Where can you avail a Medical Certificate for the Disabled Dependant?

According to the income tax laws the following people can help you get a medical certificate to claim ta deductions under section 80DD:

  • A neurologist with a Doctor of Medicine (MD) degree in Neurology or a Pediatric Neurologist with a similar degree for children.
  • A Civil Surgeon or a Chief Medical Officer (CMO) of any government hospital.

Tax Deduction Under Section 80DD For Disabled Dependants

Before going forward it is essential to understand that in the case that a disabled dependant dies before the taxed individual he or she will be taxed for the premium amount paid in that year, since this would be treated as the survivor’s income for that year and hence be completely taxable.

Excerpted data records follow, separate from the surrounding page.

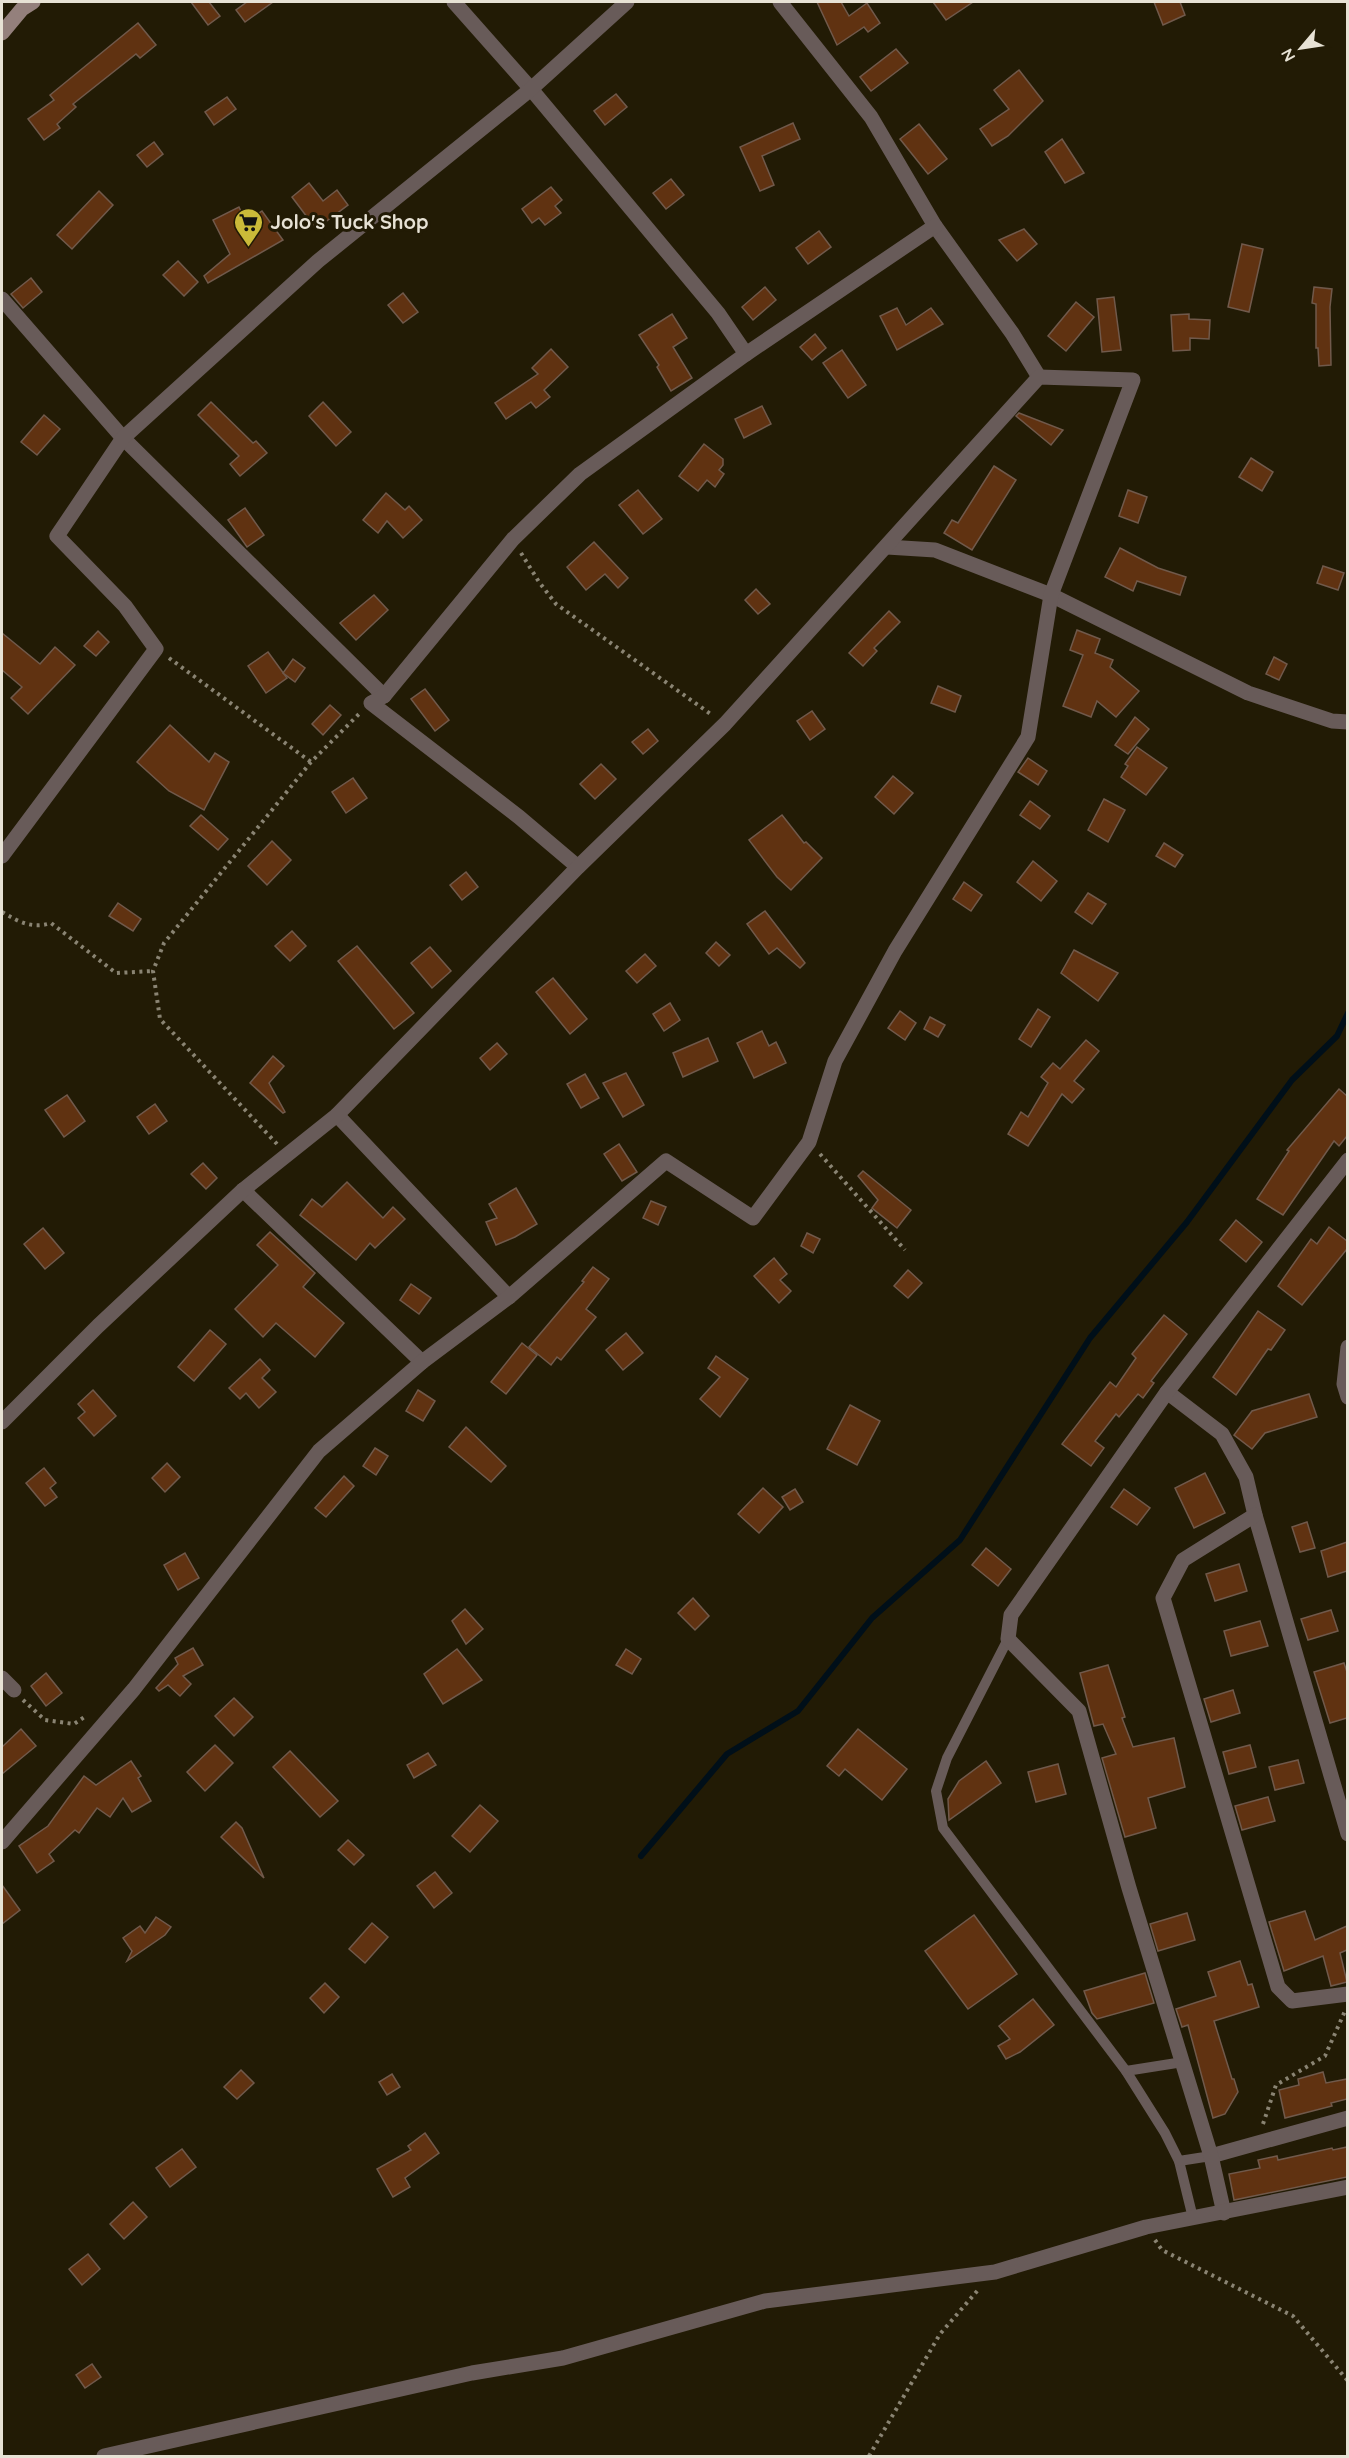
<svg xmlns="http://www.w3.org/2000/svg" width="1349" height="2458" viewBox="0 0 1349 2458" font-family="Quicksand,sans-serif">
<style>
.lines{fill:none;stroke-linecap:round;stroke-linejoin:round}
.stream{stroke:#000f19;stroke-width:6}
.building{fill:#603211;stroke:#70594b;stroke-width:1.5}
.path{stroke:#8a8473;stroke-width:4;stroke-dasharray:3 4.5;stroke-linecap:butt}
.lane{stroke:#685b59;stroke-width:10}
.street{stroke:#685b59;stroke-width:15}
.secondary{stroke:#94807c;stroke-width:15}
.labels{text-anchor:middle;stroke-width:6;stroke-linejoin:round;paint-order:stroke}
.poi-label{font-size:20px;font-weight:bold;fill:#e7e2d5;stroke:#221b05;text-anchor:start}
</style>
<rect width="100%" height="100%" fill="#221b05"/>
<g class="lines">
<path class="stream" d="M641,1856L727,1754L798,1711L872,1618L960,1540L1090,1338L1187,1222L1292,1080L1337,1036L1348,1013"/>
</g>
<g class="building">
<path d="M191,2H209L220,16L208,25Z"/>
<path d="M247,2H273L245,22L236,10Z"/>
<path d="M817,2H841L849,16L867,3L880,23L868,32L864,27L837,45Z"/>
<path d="M933,2H973L946,20Z"/>
<path d="M1154,2H1180L1185,15L1163,25Z"/>
<path d="M138,23L156,45L140,58L136,54L73,104L76,107L57,124L60,128L44,140L28,119L54,100L50,95Z"/>
<path d="M896,49L908,63L871,91L860,77Z"/>
<path d="M1019,70L1043,101L1008,136L992,146L980,129L1009,109L994,90Z"/>
<path d="M616,94L627,107L605,125L594,111Z"/>
<path d="M227,97L236,109L214,125L205,112Z"/>
<path d="M793,123L800,139L762,156L774,185L760,191L740,147Z"/>
<path d="M919,124L947,159L928,174L900,139Z"/>
<path d="M1062,139L1084,173L1065,183L1045,152Z"/>
<path d="M154,142L163,154L147,167L137,155Z"/>
<path d="M671,179L684,195L666,209L653,193Z"/>
<path d="M309,183L323,201L337,190L348,205L316,229L292,197Z"/>
<path d="M551,187L562,200L555,206L561,213L545,225L539,218L532,223L522,209Z"/>
<path d="M99,191L113,205L72,249L57,235Z"/>
<path d="M239,207L246,222L262,211L283,240L208,283L204,276L230,254L213,220Z"/>
<path d="M1024,229L1037,244L1017,261L999,240Z"/>
<path d="M819,231L831,247L808,264L796,248Z"/>
<path d="M1242,244L1263,249L1249,312L1228,307Z"/>
<path d="M178,261L198,282L184,296L163,275Z"/>
<path d="M31,278L42,292L23,308L11,294Z"/>
<path d="M765,287L776,300L753,320L742,307Z"/>
<path d="M1314,287L1332,289L1330,307L1331,365L1319,366L1318,348H1316V304L1312,303Z"/>
<path d="M403,293L418,312L403,323L388,305Z"/>
<path d="M1114,297L1121,350L1102,352L1097,299Z"/>
<path d="M1076,302L1094,317L1066,351L1048,336Z"/>
<path d="M897,308L906,325L931,308L943,324L897,350L880,316Z"/>
<path d="M672,314L687,338L673,347L692,378L671,391L657,367L659,365L639,335Z"/>
<path d="M1189,314V319L1210,320L1209,339L1190,338V350L1173,351L1171,315Z"/>
<path d="M815,334L826,348L812,360L800,347Z"/>
<path d="M551,349L568,367L544,390L550,397L536,408L531,402L506,419L495,403L538,374L532,368Z"/>
<path d="M842,350L866,385L848,398L823,363Z"/>
<path d="M211,402L253,443L256,441L267,453L240,476L230,464L239,456L198,415Z"/>
<path d="M323,402L351,432L336,446L309,416Z"/>
<path d="M762,406L771,424L744,438L735,419Z"/>
<path d="M1019,413L1063,430L1051,445L1016,416Z"/>
<path d="M44,415L60,429L37,455L21,442Z"/>
<path d="M704,444L723,459V465L719,470L724,474L715,487L707,480L698,491L679,476Z"/>
<path d="M1251,458L1273,472L1262,491L1239,477Z"/>
<path d="M994,466L1016,480L972,550L944,533L952,520L958,523Z"/>
<path d="M638,490L662,519L643,534L619,505Z"/>
<path d="M1128,490L1147,497L1138,523L1119,516Z"/>
<path d="M386,493L405,510L409,506L422,520L403,538L387,521L378,533L363,520Z"/>
<path d="M245,508L264,535L247,547L228,520Z"/>
<path d="M594,542L628,578L618,588L605,574L586,590L567,567Z"/>
<path d="M1120,548L1158,568L1186,577L1180,595L1137,581L1133,591L1105,577Z"/>
<path d="M1323,566L1344,573L1338,590L1317,583Z"/>
<path d="M756,589L770,604L758,614L745,600Z"/>
<path d="M374,595L388,610L356,640L340,623Z"/>
<path d="M889,611L900,622L874,648L877,651L863,666L849,653Z"/>
<path d="M1077,630L1100,639L1095,653L1113,660L1110,667L1139,691L1116,717L1097,701L1091,717L1063,706L1083,655L1070,650Z"/>
<path d="M98,631L109,642L96,656L84,646Z"/>
<path d="M2,633L40,664L55,647L75,665L28,714L11,698L22,687L2,670Z"/>
<path d="M268,652L287,678L266,693L248,666Z"/>
<path d="M1274,657L1287,664L1279,680L1266,674Z"/>
<path d="M293,659L305,668L295,682L283,673Z"/>
<path d="M938,686L961,696L955,712L931,703Z"/>
<path d="M425,689L449,720L435,731L411,699Z"/>
<path d="M330,705L341,715L323,735L312,724Z"/>
<path d="M812,711L825,729L810,740L797,721Z"/>
<path d="M1135,717L1149,729L1128,754L1115,745Z"/>
<path d="M170,725L209,762L215,753L229,762L204,810L169,791L137,762Z"/>
<path d="M648,729L658,741L643,754L632,742Z"/>
<path d="M1137,747L1167,768L1146,795L1121,777L1128,766L1125,764Z"/>
<path d="M1028,758L1047,771L1038,785L1018,772Z"/>
<path d="M601,764L616,779L595,799L580,784Z"/>
<path d="M893,776L913,793L894,814L875,797Z"/>
<path d="M353,778L367,798L346,813L332,792Z"/>
<path d="M1104,799L1125,810L1108,842L1088,830Z"/>
<path d="M1030,801L1050,816L1040,829L1020,815Z"/>
<path d="M201,815L228,839L218,850L190,826Z"/>
<path d="M782,815L804,843L806,842L822,858L791,890L777,877L749,840Z"/>
<path d="M272,841L291,860L267,885L248,866Z"/>
<path d="M1164,843L1183,855L1175,867L1156,856Z"/>
<path d="M1033,861L1057,881L1041,901L1017,882Z"/>
<path d="M466,872L478,887L462,900L450,885Z"/>
<path d="M964,882L982,895L971,911L953,899Z"/>
<path d="M1088,893L1106,904L1092,924L1075,912Z"/>
<path d="M118,903L141,919L133,931L109,916Z"/>
<path d="M765,911L805,963L800,968L777,948L769,954L747,924Z"/>
<path d="M292,931L306,946L290,961L275,946Z"/>
<path d="M716,942L730,955L719,966L706,953Z"/>
<path d="M357,946L414,1013L394,1029L338,961Z"/>
<path d="M430,947L451,971L432,988L411,963Z"/>
<path d="M1074,950L1118,973L1098,1001L1061,973Z"/>
<path d="M645,954L656,966L637,983L626,971Z"/>
<path d="M553,978L587,1019L570,1034L536,992Z"/>
<path d="M670,1003L680,1020L664,1031L653,1014Z"/>
<path d="M1038,1009L1050,1017L1031,1047L1019,1039Z"/>
<path d="M900,1011L916,1023L905,1040L888,1028Z"/>
<path d="M930,1017L945,1025L938,1037L924,1029Z"/>
<path d="M762,1031L769,1046L776,1042L786,1063L754,1078L737,1043Z"/>
<path d="M708,1038L718,1061L683,1077L673,1053Z"/>
<path d="M1086,1040L1099,1051L1074,1081L1084,1089L1072,1103L1062,1094L1028,1146L1008,1134L1021,1112L1028,1117L1048,1083L1041,1077L1053,1063L1060,1069Z"/>
<path d="M497,1043L507,1054L490,1070L480,1058Z"/>
<path d="M273,1056L284,1066L269,1083L285,1112L283,1113L250,1083Z"/>
<path d="M626,1073L644,1105L623,1117L603,1083Z"/>
<path d="M585,1074L599,1098L581,1108L567,1084Z"/>
<path d="M1339,1089L1347,1096V1136L1339,1146L1334,1141L1283,1215L1257,1199L1289,1151L1287,1150Z"/>
<path d="M67,1095L85,1121L64,1137L45,1110Z"/>
<path d="M155,1104L167,1121L149,1134L137,1117Z"/>
<path d="M619,1144L637,1172L622,1181L604,1154Z"/>
<path d="M203,1163L217,1178L206,1189L191,1174Z"/>
<path d="M863,1171L911,1210L897,1228L872,1208L878,1200L858,1176Z"/>
<path d="M347,1182L383,1218L393,1207L405,1219L375,1248L370,1243L356,1260L300,1215L312,1199L322,1207Z"/>
<path d="M516,1188L537,1224L515,1237L496,1245L486,1222L497,1218L489,1204Z"/>
<path d="M651,1201L666,1207L658,1225L643,1218Z"/>
<path d="M1236,1220L1262,1242L1246,1262L1220,1240Z"/>
<path d="M1329,1227L1347,1241V1249L1302,1305L1278,1286L1311,1239L1317,1244Z"/>
<path d="M43,1228L64,1253L45,1269L24,1244Z"/>
<path d="M270,1232L315,1273L303,1287L344,1323L315,1357L276,1323L263,1337L235,1309L278,1265L257,1245Z"/>
<path d="M807,1233L820,1239L813,1253L801,1246Z"/>
<path d="M774,1258L787,1274L780,1280L791,1291L779,1303L754,1276Z"/>
<path d="M593,1267L609,1279L586,1309L596,1317L561,1360L557,1357L551,1365L529,1347L584,1282L582,1281Z"/>
<path d="M908,1270L922,1283L908,1298L894,1286Z"/>
<path d="M411,1284L431,1298L419,1314L400,1300Z"/>
<path d="M1258,1311L1285,1330L1271,1350L1268,1349L1236,1395L1213,1377Z"/>
<path d="M1164,1315L1187,1334L1151,1381L1154,1383L1143,1398L1138,1394L1119,1417L1116,1414L1095,1441L1104,1448L1091,1466L1062,1444L1110,1382L1116,1387L1136,1358L1132,1354Z"/>
<path d="M210,1330L226,1344L194,1381L178,1367Z"/>
<path d="M626,1333L643,1353L623,1370L606,1350Z"/>
<path d="M522,1343L537,1355L506,1394L491,1382Z"/>
<path d="M716,1356L748,1379L720,1417L700,1399L720,1377L708,1368Z"/>
<path d="M260,1359L270,1370L262,1378L276,1392L259,1408L246,1393L240,1399L229,1388Z"/>
<path d="M93,1390L116,1416L94,1436L78,1418L85,1412L78,1404Z"/>
<path d="M418,1390L435,1401L423,1421L406,1411Z"/>
<path d="M1309,1394L1317,1417L1265,1433L1252,1449L1234,1435L1252,1411Z"/>
<path d="M850,1405L880,1421L857,1465L827,1449Z"/>
<path d="M466,1427L506,1466L491,1482L449,1447Z"/>
<path d="M375,1448L388,1456L376,1475L363,1466Z"/>
<path d="M167,1463L180,1477L165,1492L152,1478Z"/>
<path d="M44,1468L56,1483L50,1488L57,1497L45,1506L26,1483Z"/>
<path d="M1205,1473L1225,1513L1194,1528L1175,1488Z"/>
<path d="M344,1476L354,1486L326,1517L315,1508Z"/>
<path d="M763,1488L783,1507L759,1533L738,1514Z"/>
<path d="M795,1489L803,1502L790,1510L782,1497Z"/>
<path d="M1124,1489L1150,1508L1137,1525L1111,1507Z"/>
<path d="M1307,1522L1315,1548L1300,1552L1292,1527Z"/>
<path d="M1347,1542V1571L1328,1577L1321,1551Z"/>
<path d="M986,1548L1011,1569L998,1586L972,1565Z"/>
<path d="M185,1553L199,1578L178,1590L164,1565Z"/>
<path d="M1239,1564L1247,1591L1215,1601L1206,1574Z"/>
<path d="M693,1598L709,1616L695,1630L678,1613Z"/>
<path d="M465,1609L483,1629L466,1644L452,1621Z"/>
<path d="M1331,1610L1338,1631L1308,1640L1301,1619Z"/>
<path d="M1260,1621L1268,1646L1231,1656L1224,1631Z"/>
<path d="M193,1648L203,1665L183,1676L191,1684L180,1696L168,1685L159,1691L156,1688L178,1664L175,1658Z"/>
<path d="M457,1649L482,1680L443,1704L424,1674Z"/>
<path d="M626,1649L641,1659L632,1674L616,1665Z"/>
<path d="M1344,1663L1347,1672V1718L1330,1723L1314,1672Z"/>
<path d="M1108,1665L1125,1717L1122,1718L1133,1747L1174,1738L1185,1787L1148,1798L1156,1828L1125,1837L1102,1758L1116,1754L1103,1724L1094,1726L1080,1673Z"/>
<path d="M46,1673L62,1693L46,1706L31,1686Z"/>
<path d="M1233,1690L1240,1713L1211,1722L1204,1699Z"/>
<path d="M234,1698L253,1717L234,1736L215,1716Z"/>
<path d="M21,1729L36,1746L2,1774V1747Z"/>
<path d="M858,1729L907,1769L882,1800L845,1769L839,1776L827,1766Z"/>
<path d="M215,1745L233,1763L205,1791L187,1772Z"/>
<path d="M1250,1745L1256,1767L1229,1774L1223,1752Z"/>
<path d="M290,1751L338,1801L320,1817L273,1767Z"/>
<path d="M428,1753L436,1765L414,1778L407,1765Z"/>
<path d="M1298,1760L1304,1783L1275,1790L1269,1767Z"/>
<path d="M131,1761L141,1776L138,1778L151,1801L132,1812L123,1798L110,1817L97,1808L79,1833L75,1830L49,1854L54,1861L37,1873L19,1846L48,1826L84,1776L96,1785Z"/>
<path d="M986,1761L1001,1783L949,1820L948,1799L959,1781Z"/>
<path d="M1058,1764L1066,1794L1036,1802L1028,1772Z"/>
<path d="M1268,1797L1275,1821L1242,1830L1235,1806Z"/>
<path d="M480,1805L498,1821L470,1852L452,1836Z"/>
<path d="M236,1822L242,1828L264,1878L221,1837Z"/>
<path d="M348,1840L364,1855L354,1865L338,1850Z"/>
<path d="M435,1872L452,1893L434,1908L417,1886Z"/>
<path d="M2,1885L20,1910L2,1924Z"/>
<path d="M1305,1911L1315,1940L1347,1926V1950L1340,1953L1347,1982L1331,1986L1323,1956L1284,1971L1269,1922Z"/>
<path d="M1187,1913L1195,1940L1158,1951L1150,1924Z"/>
<path d="M974,1915L1017,1974L968,2009L925,1951Z"/>
<path d="M156,1917L171,1927L165,1935L127,1961L132,1951L123,1938L140,1926L145,1933Z"/>
<path d="M372,1923L388,1937L365,1963L349,1949Z"/>
<path d="M1240,1961L1248,1985L1252,1984L1259,2007L1214,2021L1232,2079H1234L1238,2092L1225,2114L1213,2118L1188,2025L1182,2027L1176,2009L1216,1996L1208,1972Z"/>
<path d="M1145,1973L1154,2003L1097,2019L1092,2013L1084,1991Z"/>
<path d="M325,1983L339,1997L324,2013L310,1998Z"/>
<path d="M1033,1999L1054,2025L1020,2052L1006,2059L998,2046L1010,2039L999,2026Z"/>
<path d="M241,2070L254,2083L237,2099L224,2087Z"/>
<path d="M1323,2072L1326,2083L1347,2079V2099L1331,2103L1332,2106L1285,2118L1279,2090L1299,2085L1298,2079Z"/>
<path d="M392,2074L400,2087L387,2095L379,2082Z"/>
<path d="M425,2133L439,2153L405,2178L410,2187L393,2197L377,2169L411,2150L408,2146Z"/>
<path d="M1347,2147V2177L1234,2200L1229,2174L1260,2168L1258,2160L1277,2156L1278,2160L1332,2148L1333,2150Z"/>
<path d="M182,2149L196,2167L170,2187L156,2168Z"/>
<path d="M133,2202L147,2217L124,2239L110,2224Z"/>
<path d="M88,2254L100,2269L82,2285L69,2269Z"/>
<path d="M92,2364L101,2377L85,2388L76,2375Z"/>
</g>
<g class="lines">
<g class="path">
<path d="M521,553L539,582L556,604L712,715"/>
<path d="M169,658L311,762"/>
<path d="M2,912C19,922 32,929 51,923L116,973L153,971"/>
<path d="M277,1144L160,1019L153,971L164,943L311,762L361,712"/>
<path d="M820,1154L905,1250"/>
<path d="M23,1700L45,1720L74,1724L86,1716"/>
<path d="M1263,2124L1276,2085L1325,2056L1345,2011"/>
<path d="M1155,2240L1162,2250L1293,2316L1348,2381"/>
<path d="M869,2456L940,2334L978,2290"/>
</g>
<g class="lane">
<path d="M1008,1639L947,1758L936,1791L943,1828L1126,2071L1165,2133L1179,2161L1193,2218"/>
<path d="M1126,2071L1183,2062"/>
<path d="M1179,2161L1211,2156"/>
</g>
<g class="street">
<path d="M454,2L531,89L718,313L746,354"/>
<path d="M780,2L871,117L935,226L1012,333L1039,377"/>
<path d="M2,299L123,438L384,696"/>
<path d="M887,547L935,550L1051,595L1248,693L1332,721L1348,722"/>
<path d="M2,856L156,649L125,606L57,536L123,438L318,261L531,89L627,2"/>
<path d="M578,867L519,817L371,703L384,696L513,539L580,474L746,354L935,226"/>
<path d="M337,1115L509,1297"/>
<path d="M243,1190L422,1362"/>
<path d="M1348,1347L1344,1384L1348,1397"/>
<path d="M1167,1392L1222,1434L1246,1477L1255,1515L1348,1834"/>
<path d="M2,1422L98,1326L243,1190L337,1115L578,867L725,724L1039,377L1133,380L1051,595L1028,737L895,951L835,1061L809,1142L753,1218L666,1161L509,1297L422,1362L319,1451L134,1689L2,1842"/>
<path d="M1255,1515L1183,1560L1163,1598L1278,1987L1292,2001L1348,1994"/>
<path d="M2,1678L14,1690"/>
<path d="M1211,2156L1348,2118"/>
<path d="M1224,2213L1211,2156L1129,1888L1079,1711L1008,1639L1011,1615L1167,1392L1348,1160"/>
<path d="M104,2456L472,2373L563,2358L765,2301L995,2272L1146,2227L1348,2187"/>
</g>
<path class="secondary" d="M2,33L22,9L33,2"/>
</g>
<defs>
<symbol id="supermarket-pin" viewBox="-11 -11 22 30"><path d="M0 17L-7.5 6A9.5 9.5 0 1 1 7.5 6Z" fill="#caba39" stroke="#221b05"/><path d="M-6-5.5h2.5l.6 2H6L4.5 2H-2.5L-4.4-4H-6ZM-1.5 3.2a1.3 1.3 0 1 0 .1 0ZM3 3.2a1.3 1.3 0 1 0 .1 0Z" fill="#111"/></symbol>
</defs>
<g fill-rule="evenodd">
<use href="#supermarket-pin" x="232" y="206" width="33" height="45"/>
</g>
<g class="labels">
<g class="poi-label">
<text x="270" y="229">Jolo's Tuck Shop</text>
</g>
</g>
<rect width="1349" height="2458" fill="none" stroke="#e7e2d5" stroke-width="6"/>
<g transform="translate(1301 48) rotate(241)" stroke="#221b05" stroke-width="4.5" paint-order="stroke">
<path d="M0-4.5L10 22L0 15L-10 22Z" fill="#e7e2d5"/>
<text y="-9" font-size="16" font-weight="bold" text-anchor="middle" fill="#e7e2d5">N</text>
</g>
</svg>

  • The income tax deduction which is allowed, under section 80DD is Rs. 50,000 for what is defined earlier as disabled dependant (40% and over disability) This limit went upto Rs. 75,000 since 2016.
  • The income tax deduction which is allowed, under section 80DD is Rs. 50,000 for what is defined earlier as severely disabled dependant (80% and over disability) This limit went upto Rs. 1,25,000 since 2016.
  • Deduction is not dependant on the amount of expenses incurred regardless the real expenses disabled dependent relative is lesser than amount mentioned above, the tax assessed will be eligible for the full deduction.

Conditions for Tax Deduction under 80DD:

  • People need to produce a hard copy of the medical certificate stating disability as issued by the central or state government medical board to make the deduction claim.
  • The insurance plan should be in the tax assessor’s name and also must be a life insurance policy and not a health insurance policy. It could also pay annuity or simple lump sum amount as death benefit for the disabled dependent in the case of your untimely death.
  • In case the disabled dependent dies earlier than the taxed, the policy amount is returned to him or her and hence would be treated as income and hence taxed for income.